Your team is officially pathetic when Detroit and Oakland provide better examples of how to conduct business.
The price for QBs continues to rise while opinions of the Skins’ judgment continue to plummet. Carr became the highest-paid player in NFL history in June, holding the title all the way until Monday, when Stafford supplanted him. It won’t be long before Green Bay’s Aaron Rodgers reclaims the mantel. He was the league’s highest-paid player when he signed a $110 million extension in 2013 but has fallen to seventh among QBs in average annual salary ($22 million).
Neither Stafford, nor Carr, nor Cousins is in Rodgers’ class as a player. But that’s irrelevant under center.
Good-to-great QBs receive great-to-stupendous contracts, period. The market has been set and there’s no getting around it. Like Cousins, Stafford isn’t driven by dollars but he’s not trying to pass them up, either.
“I work extremely hard no matter what my salary is for the year or anything like that,” he told reporters Monday. “It’s just part of what comes with the position of playing quarterback in this league and playing it at a high level, and that’s what I strive to do. And I don’t do that for anything other than the guys in the locker room, the coaching staff that puts in all the hard work to get us ready to play and my teammates. Obviously, couldn’t have gotten to this point without a lot of help from all those guys.”
Yes, quarterbacks get too much blame and too much credit. No, it’s not fair to judge them solely by statistics and the team’s won-loss record. Yes, the contracts we’re seeing are mind-boggling. No, not every decision will be as terrible as Houston’s ($72 million for Brock Osweiler), or as terrific as New England’s (sixth-round pick for Tom Brady).
But trying to scrimp and get by with low-ceiling youngsters, journeymen or proven (inadequate) veterans is no way to compete for a championship.
Only a handful of teams have defenses/special teams so stellar that their quarterback can be a passenger along the way. When you find a live signal caller you must be willing to open the wallet and pay. Allen said that’s what he wanted to do with Cousins.
But the front office’s actions told a different story. We never saw the kind of effort like, say, the Lions exhibited in their bid to lock up Stafford. The Skins had two offseasons to get the job done. Detroit signed its man in six months after first broaching the idea in February.
“I think I told Matt I wanted to get it done the first time we talked about it,” Lions general manager Bob Quinn told reporters. “But I knew it takes time It’s a lot of back and forth, it’s a lot of conversations, a lot of emails, a lot of text messages. It’s a lot of work.”
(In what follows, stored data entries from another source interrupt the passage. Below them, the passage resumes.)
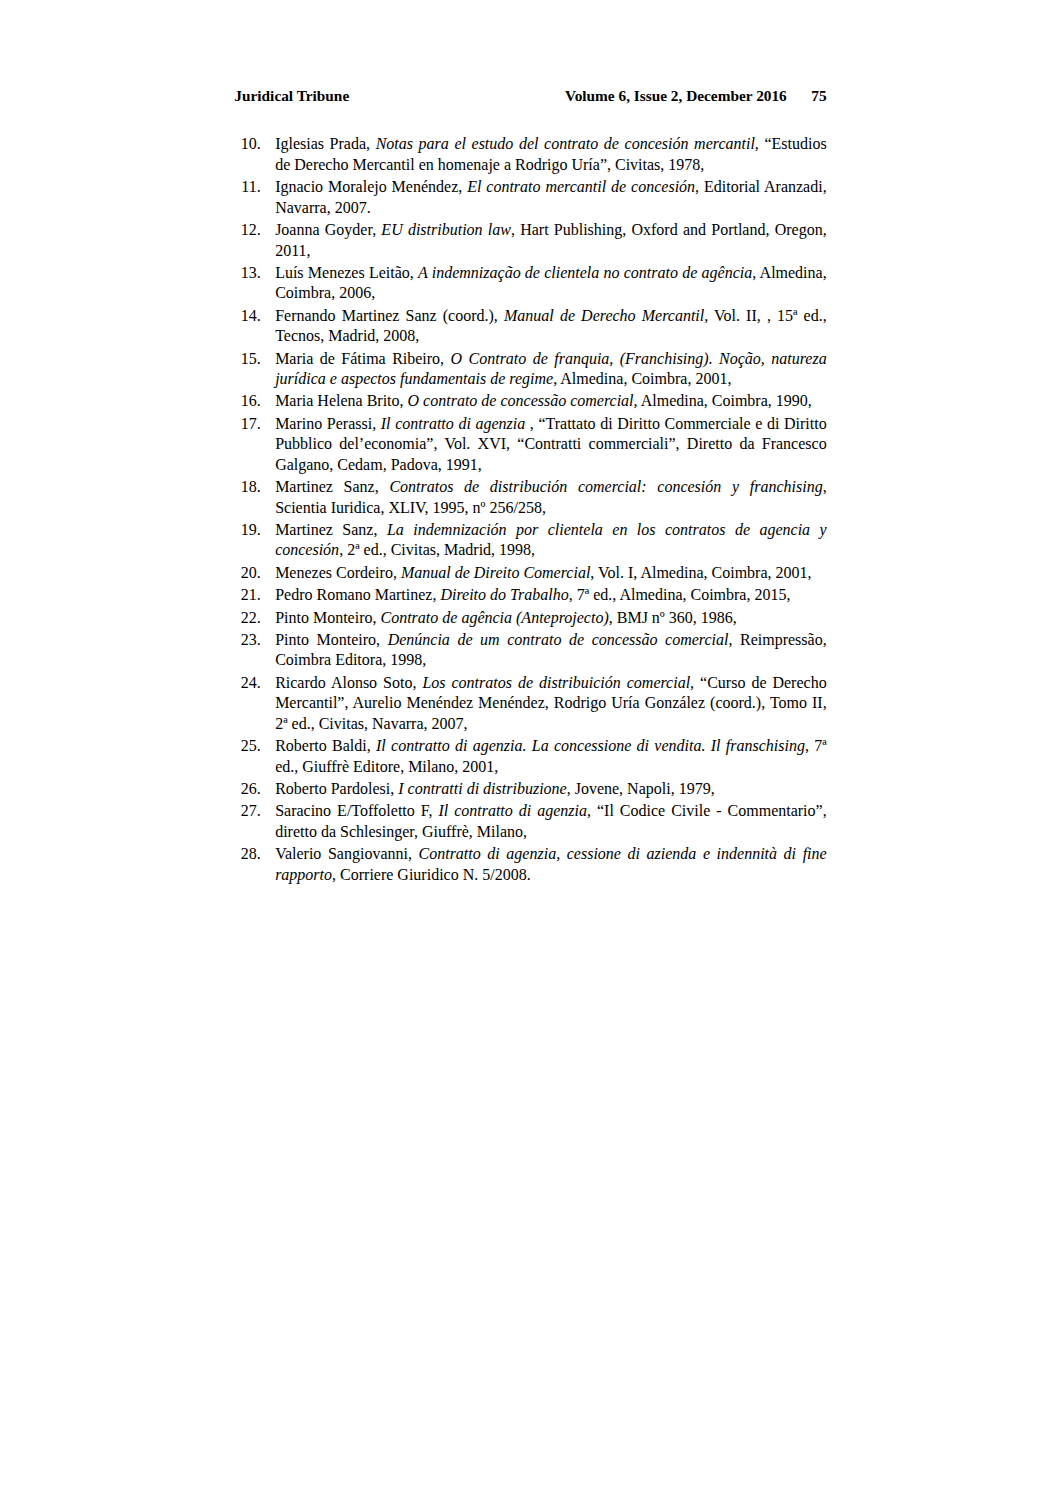Juridical Tribune Volume 6, Issue 2, December 201675
10. Iglesias Prada, Notas para el estudo del contrato de concesión mercantil, “Estudios de Derecho Mercantil en homenaje a Rodrigo Uría”, Civitas, 1978,
11. Ignacio Moralejo Menéndez, El contrato mercantil de concesión, Editorial Aranzadi, Navarra, 2007.
12. Joanna Goyder, EU distribution law, Hart Publishing, Oxford and Portland, Oregon, 2011,
13. Luís Menezes Leitão, A indemnização de clientela no contrato de agência, Almedina, Coimbra, 2006,
14. Fernando Martinez Sanz (coord.), Manual de Derecho Mercantil, Vol. II, , 15ª ed., Tecnos, Madrid, 2008,
15. Maria de Fátima Ribeiro, O Contrato de franquia, (Franchising). Noção, natureza jurídica e aspectos fundamentais de regime, Almedina, Coimbra, 2001,
16. Maria Helena Brito, O contrato de concessão comercial, Almedina, Coimbra, 1990,
17. Marino Perassi, Il contratto di agenzia , “Trattato di Diritto Commerciale e di Diritto Pubblico del’economia”, Vol. XVI, “Contratti commerciali”, Diretto da Francesco Galgano, Cedam, Padova, 1991,
18. Martinez Sanz, Contratos de distribución comercial: concesión y franchising, Scientia Iuridica, XLIV, 1995, nº 256/258,
19. Martinez Sanz, La indemnización por clientela en los contratos de agencia y concesión, 2ª ed., Civitas, Madrid, 1998,
20. Menezes Cordeiro, Manual de Direito Comercial, Vol. I, Almedina, Coimbra, 2001,
21. Pedro Romano Martinez, Direito do Trabalho, 7ª ed., Almedina, Coimbra, 2015,
22. Pinto Monteiro, Contrato de agência (Anteprojecto), BMJ nº 360, 1986,
23. Pinto Monteiro, Denúncia de um contrato de concessão comercial, Reimpressão, Coimbra Editora, 1998,
24. Ricardo Alonso Soto, Los contratos de distribuición comercial, “Curso de Derecho Mercantil”, Aurelio Menéndez Menéndez, Rodrigo Uría González (coord.), Tomo II, 2ª ed., Civitas, Navarra, 2007,
25. Roberto Baldi, Il contratto di agenzia. La concessione di vendita. Il franschising, 7ª ed., Giuffrè Editore, Milano, 2001,
26. Roberto Pardolesi, I contratti di distribuzione, Jovene, Napoli, 1979,
27. Saracino E/Toffoletto F, Il contratto di agenzia, “Il Codice Civile - Commentario”, diretto da Schlesinger, Giuffrè, Milano,
28. Valerio Sangiovanni, Contratto di agenzia, cessione di azienda e indennità di fine rapporto, Corriere Giuridico N. 5/2008.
A lot of work that led to a lot of loot for Stafford.
He isn’t the league’s best but he’s the best option for the Lions, just like No. 8 is for the Skins. Cousins has the good fortune to also be the best option for a handful of QB-starved teams next year. He’s in the rare position of hitting the open market just as he reaches his prime and salaries soar.
Rodgers, Atlanta’s Matt Ryan and New Orleans’ Drew Brees are approaching the moment when they’ll pull up alongside Cousins at the feeding trough. The Skins might be in denial, but the NFL expression rings true.
Quarterbacks get paid.
Teams that refuse to pay get slaughtered.